Mozilla bietet ein Tool zur Generierung von Serverkonfigurationen unterMozilla SSL-KonfigurationsgeneratorFür AmazonElastischer Lastenausgleich(ELB) scheint die Konfiguration keine Einstellung für „Serverpräferenz verwenden“ zu haben.
„Serverpräferenz verwenden“ ist eine wichtige serverseitige Option, da sie sicherstellt, dass die vom Server gewählte Verschlüsselungssammlung verwendet wird (anstatt die Verschlüsselungssammlung des Clients zu verwenden) (modulo der Schnittmenge beider).
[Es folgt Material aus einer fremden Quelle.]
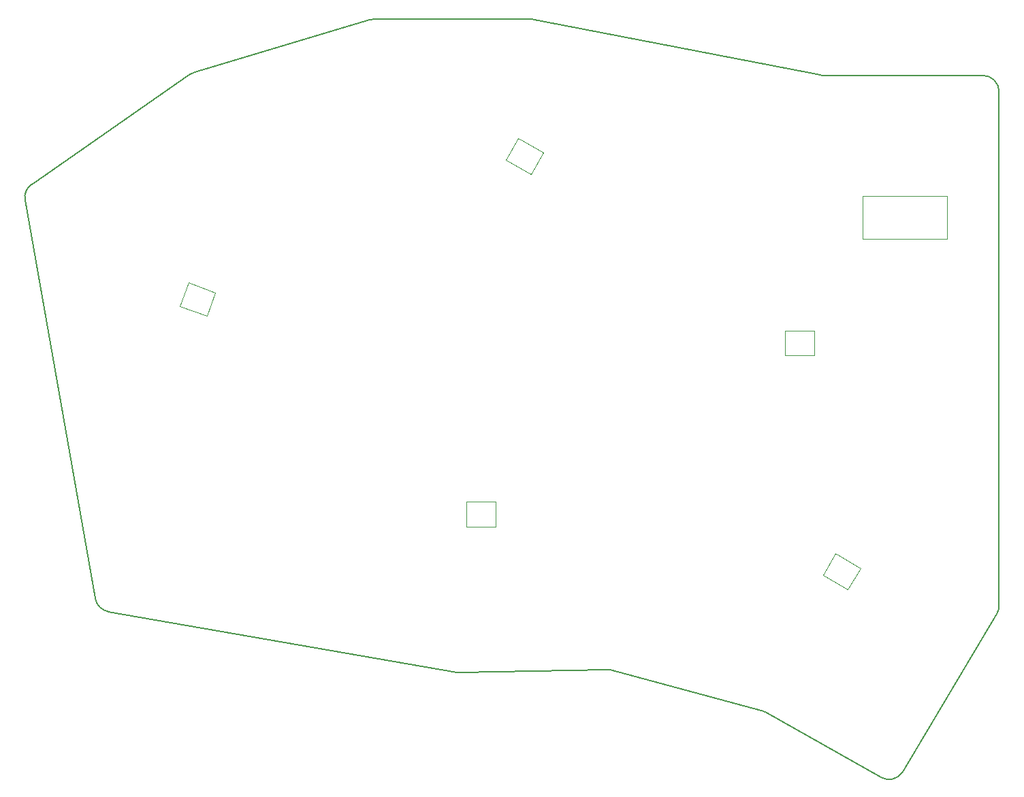
<source format=gbr>
%TF.GenerationSoftware,KiCad,Pcbnew,9.0.3*%
%TF.CreationDate,2025-07-20T18:48:36+02:00*%
%TF.ProjectId,kdb-v1,6b64622d-7631-42e6-9b69-6361645f7063,v1.0.0*%
%TF.SameCoordinates,Original*%
%TF.FileFunction,Profile,NP*%
%FSLAX46Y46*%
G04 Gerber Fmt 4.6, Leading zero omitted, Abs format (unit mm)*
G04 Created by KiCad (PCBNEW 9.0.3) date 2025-07-20 18:48:36*
%MOMM*%
%LPD*%
G01*
G04 APERTURE LIST*
%TA.AperFunction,Profile*%
%ADD10C,0.150000*%
%TD*%
%TA.AperFunction,Profile*%
%ADD11C,0.120000*%
%TD*%
G04 APERTURE END LIST*
D10*
X146136964Y-37679179D02*
X181758766Y-44605641D01*
X126240485Y-37642410D02*
X145755224Y-37642410D01*
X103353859Y-44501750D02*
G75*
G02*
X103920709Y-44228980I1139841J-1643350D01*
G01*
X182140505Y-44642410D02*
G75*
G02*
X181758765Y-44605644I-5J2000110D01*
G01*
X145755225Y-37642410D02*
G75*
G02*
X146136963Y-37679182I-25J-2000090D01*
G01*
X136943515Y-118938073D02*
G75*
G02*
X136555085Y-118908739I-44315J1999573D01*
G01*
X201947865Y-44642410D02*
G75*
G02*
X203947890Y-46642410I35J-1999990D01*
G01*
X174403365Y-123641254D02*
G75*
G02*
X174869178Y-123831613I-517665J-1931846D01*
G01*
X125667511Y-37726242D02*
G75*
G02*
X126240485Y-37642406I572989J-1916158D01*
G01*
X155044010Y-118536850D02*
X136943515Y-118938073D01*
X83650358Y-58167612D02*
X103353858Y-44501750D01*
X203947865Y-46642410D02*
X203947865Y-110591861D01*
X174403365Y-123641254D02*
X155605970Y-118604507D01*
X103920712Y-44228991D02*
X125667510Y-37726242D01*
X203947865Y-110591861D02*
G75*
G02*
X203666124Y-111615407I-1999965J-39D01*
G01*
X155044010Y-118536851D02*
G75*
G02*
X155605968Y-118604516I44290J-1999549D01*
G01*
X93183489Y-111333517D02*
G75*
G02*
X91557950Y-109710645I344111J1970217D01*
G01*
X91557982Y-109710639D02*
X82820570Y-60158317D01*
X203666111Y-111615399D02*
X191972209Y-131246319D01*
X189270510Y-131964280D02*
X174869181Y-123831607D01*
X136555085Y-118908739D02*
X93183489Y-111333518D01*
X182140506Y-44642410D02*
X201947865Y-44642410D01*
X82820570Y-60158317D02*
G75*
G02*
X83650343Y-58167590I1969630J347317D01*
G01*
X191972209Y-131246319D02*
G75*
G02*
X189270531Y-131964243I-1718209J1023519D01*
G01*
D11*
%TO.C,RP2040Zero1*%
X186947865Y-65012410D02*
X186947865Y-59642410D01*
X186947865Y-65012410D02*
X197447865Y-65012410D01*
X197447865Y-59642410D02*
X186947865Y-59642410D01*
X197447865Y-59642410D02*
X197447865Y-65012410D01*
%TO.C,LED5*%
X137747865Y-97692410D02*
X141347865Y-97692410D01*
X141347865Y-100792410D01*
X137747865Y-100792410D01*
X137747865Y-97692410D01*
%TO.C,LED4*%
X186701480Y-105922167D02*
X185151480Y-108606845D01*
X182033788Y-106806845D01*
X183583788Y-104122167D01*
X186701480Y-105922167D01*
%TO.C,LED3*%
X177347865Y-76392410D02*
X180947865Y-76392410D01*
X180947865Y-79492410D01*
X177347865Y-79492410D01*
X177347865Y-76392410D01*
%TO.C,LED2*%
X147281711Y-54250071D02*
X145731711Y-56934749D01*
X142614019Y-55134749D01*
X144164019Y-52450071D01*
X147281711Y-54250071D01*
%TO.C,LED1*%
X106509218Y-71646595D02*
X105448955Y-74559642D01*
X102066062Y-73328369D01*
X103126325Y-70415322D01*
X106509218Y-71646595D01*
%TD*%
M02*

</source>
In Apache lautet die Einstellung SSLHonorCipherOrder. In OpenSSL lautet die Einstellung SSL_OP_CIPHER_SERVER_PREFERENCE.
Wie lautet die ELB-Einstellung, um sicherzustellen, dass die Verschlüsselungssammlungspräferenz des Servers verwendet wird?
Antwort1
Amazons vordefinierte Sicherheitsrichtlinienmache das schon.
Wenn Sie versuchen, die von Mozilla bereitgestellte CloudFormation-Vorlage zu verwenden, werden Sie sehen, dass das Attribut bereits vorhanden ist.
{
"Name": "Server-Defined-Cipher-Order",
"Value": true
},
Antwort2
Von demSSL-Aushandlungskonfigurationen für Elastic Load BalancingAbschnitt der Dokumentation:
Server-Reihenfolgepräferenz
Elastic Load Balancing unterstützt dieServer-ReihenfolgepräferenzOption zum Aushandeln von Verbindungen zwischen dem Client und dem Load Balancer. Während des Aushandelns der SSL-Verbindung präsentieren der Client und der Load Balancer eine Liste der von ihnen unterstützten Chiffren und Protokolle in der Reihenfolge ihrer Präferenz. Standardmäßig wird für die SSL-Verbindung die erste Chiffre in der Liste des Clients ausgewählt, die mit einer der Chiffren des Load Balancers übereinstimmt. Wenn der Load Balancer so konfiguriert ist, dass er die Server Order Preference unterstützt, wählt der Load Balancer die erste Chiffre in seiner Liste aus, die in der Chiffrenliste des Clients enthalten ist. Dadurch wird sichergestellt, dass der Load Balancer bestimmt, welche Chiffre für die SSL-Verbindung verwendet wird. Wenn Sie die Server Order Preference nicht aktivieren, wird die Reihenfolge der vom Client präsentierten Chiffren zum Aushandeln von Verbindungen zwischen dem Client und dem Load Balancer verwendet.
Informationen zur Reihenfolge der von Elastic Load Balancing verwendeten Chiffren finden Sie unterVordefinierte SSL-Sicherheitsrichtlinien.